1 Proportion in sample

p = 60%, n = 400, 95% confidence
95% CI ≈ [55%, 65%] — with 95% probability the true proportion in the population lies in this range.

2 Narrowing the interval

Increase sample size
Quadrupling n roughly halves the CI width. Plan a larger n for a more precise estimate.

3 NPS promoter proportion

"9–10" proportion = 50%, n = 200, 95% CI
CI for promoter proportion ≈ [43%, 57%]. NPS is computed from proportion difference; for full NPS build CI separately or via bootstrap.
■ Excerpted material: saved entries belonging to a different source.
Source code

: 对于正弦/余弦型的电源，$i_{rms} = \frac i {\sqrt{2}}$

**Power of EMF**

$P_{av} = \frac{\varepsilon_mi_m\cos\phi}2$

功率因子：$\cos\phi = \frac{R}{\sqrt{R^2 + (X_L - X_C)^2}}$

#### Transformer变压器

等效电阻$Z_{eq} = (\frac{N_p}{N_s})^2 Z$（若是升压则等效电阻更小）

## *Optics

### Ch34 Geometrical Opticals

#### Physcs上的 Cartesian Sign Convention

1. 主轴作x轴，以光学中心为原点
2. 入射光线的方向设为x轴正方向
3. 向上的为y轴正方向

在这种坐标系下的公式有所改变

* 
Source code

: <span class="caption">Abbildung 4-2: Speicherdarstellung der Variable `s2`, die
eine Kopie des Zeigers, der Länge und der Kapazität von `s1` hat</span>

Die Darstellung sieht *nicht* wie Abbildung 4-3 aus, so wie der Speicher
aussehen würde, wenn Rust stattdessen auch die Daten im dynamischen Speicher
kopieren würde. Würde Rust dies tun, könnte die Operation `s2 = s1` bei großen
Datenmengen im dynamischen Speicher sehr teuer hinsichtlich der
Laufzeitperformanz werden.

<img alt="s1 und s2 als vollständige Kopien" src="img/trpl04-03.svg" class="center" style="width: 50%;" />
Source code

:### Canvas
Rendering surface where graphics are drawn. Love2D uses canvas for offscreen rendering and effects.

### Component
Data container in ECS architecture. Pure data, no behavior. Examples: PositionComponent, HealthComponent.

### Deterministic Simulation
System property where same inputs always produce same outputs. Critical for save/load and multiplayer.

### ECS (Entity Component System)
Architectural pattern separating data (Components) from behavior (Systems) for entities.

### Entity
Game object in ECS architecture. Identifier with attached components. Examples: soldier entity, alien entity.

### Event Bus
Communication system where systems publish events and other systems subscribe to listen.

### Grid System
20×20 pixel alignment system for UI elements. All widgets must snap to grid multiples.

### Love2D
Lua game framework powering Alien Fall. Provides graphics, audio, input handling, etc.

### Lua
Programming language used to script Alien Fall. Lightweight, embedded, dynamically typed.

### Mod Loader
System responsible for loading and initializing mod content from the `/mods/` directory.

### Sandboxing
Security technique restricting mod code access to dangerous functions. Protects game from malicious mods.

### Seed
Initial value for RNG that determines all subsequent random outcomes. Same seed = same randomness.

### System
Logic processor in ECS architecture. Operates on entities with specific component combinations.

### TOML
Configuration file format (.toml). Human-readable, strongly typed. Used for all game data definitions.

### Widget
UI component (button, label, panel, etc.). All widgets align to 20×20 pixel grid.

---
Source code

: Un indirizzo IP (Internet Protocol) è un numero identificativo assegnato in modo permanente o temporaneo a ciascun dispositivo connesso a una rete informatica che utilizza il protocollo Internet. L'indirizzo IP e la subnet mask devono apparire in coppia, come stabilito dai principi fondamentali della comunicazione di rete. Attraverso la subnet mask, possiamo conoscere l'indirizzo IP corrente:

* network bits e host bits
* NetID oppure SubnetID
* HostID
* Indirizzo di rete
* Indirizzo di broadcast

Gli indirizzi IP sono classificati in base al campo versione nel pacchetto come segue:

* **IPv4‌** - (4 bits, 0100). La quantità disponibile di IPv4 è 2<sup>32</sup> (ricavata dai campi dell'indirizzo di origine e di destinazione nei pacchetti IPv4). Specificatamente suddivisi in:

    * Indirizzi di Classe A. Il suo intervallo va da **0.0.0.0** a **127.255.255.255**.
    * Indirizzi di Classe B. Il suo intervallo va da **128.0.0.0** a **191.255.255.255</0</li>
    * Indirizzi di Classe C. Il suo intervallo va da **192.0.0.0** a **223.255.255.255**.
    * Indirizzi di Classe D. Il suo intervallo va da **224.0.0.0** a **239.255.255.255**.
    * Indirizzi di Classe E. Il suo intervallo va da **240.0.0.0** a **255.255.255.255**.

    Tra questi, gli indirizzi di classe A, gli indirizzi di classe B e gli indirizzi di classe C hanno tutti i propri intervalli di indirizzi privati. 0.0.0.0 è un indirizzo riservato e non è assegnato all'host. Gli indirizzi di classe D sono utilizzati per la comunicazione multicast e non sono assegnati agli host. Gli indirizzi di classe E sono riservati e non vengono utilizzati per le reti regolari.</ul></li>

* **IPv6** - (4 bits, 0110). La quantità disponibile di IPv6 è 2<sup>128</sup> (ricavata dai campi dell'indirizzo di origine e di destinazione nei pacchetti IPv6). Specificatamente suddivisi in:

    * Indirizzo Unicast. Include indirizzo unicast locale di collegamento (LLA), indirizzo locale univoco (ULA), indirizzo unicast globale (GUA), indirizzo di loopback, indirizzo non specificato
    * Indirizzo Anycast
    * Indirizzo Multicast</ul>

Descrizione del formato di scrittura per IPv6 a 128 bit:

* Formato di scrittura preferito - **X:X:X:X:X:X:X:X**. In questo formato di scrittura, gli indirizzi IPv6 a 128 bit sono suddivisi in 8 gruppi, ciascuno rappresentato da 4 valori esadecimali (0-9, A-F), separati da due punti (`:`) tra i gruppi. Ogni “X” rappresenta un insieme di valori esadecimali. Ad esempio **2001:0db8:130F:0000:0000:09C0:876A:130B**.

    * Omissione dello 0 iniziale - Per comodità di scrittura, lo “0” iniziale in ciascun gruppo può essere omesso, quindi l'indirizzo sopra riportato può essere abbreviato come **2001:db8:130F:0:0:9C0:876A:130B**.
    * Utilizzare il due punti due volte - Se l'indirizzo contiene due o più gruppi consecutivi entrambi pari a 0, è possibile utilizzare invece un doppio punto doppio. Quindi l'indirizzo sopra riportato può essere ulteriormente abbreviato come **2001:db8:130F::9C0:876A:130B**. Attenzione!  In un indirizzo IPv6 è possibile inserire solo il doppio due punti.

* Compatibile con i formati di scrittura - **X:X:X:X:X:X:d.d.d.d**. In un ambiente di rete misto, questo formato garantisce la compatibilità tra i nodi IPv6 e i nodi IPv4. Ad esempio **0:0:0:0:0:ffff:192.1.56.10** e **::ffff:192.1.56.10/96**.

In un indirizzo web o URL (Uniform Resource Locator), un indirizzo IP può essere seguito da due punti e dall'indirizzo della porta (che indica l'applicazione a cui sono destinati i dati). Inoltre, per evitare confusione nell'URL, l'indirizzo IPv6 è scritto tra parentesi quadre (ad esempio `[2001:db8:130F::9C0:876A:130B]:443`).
4 Small proportion (rare event)

p = 5%, n = 400. CI is asymmetric due to 0 boundary
95% CI ≈ [3%, 7%]. For small p, Wilson score or exact binomial interval is better.

5 99% confidence level

p = 50%, n = 500. Wider interval at 99%
99% CI is wider than 95% (Z = 2.576 instead of 1.96). Used when minimizing the risk of missing the true value is more important.

6 Comparing two proportions

Group A: 60% (n=300). Group B: 45% (n=300). Build CI for each proportion
CI A: [54%, 66%], CI B: [39%, 51%]. Intervals do not overlap — difference is statistically significant at α = 0.05.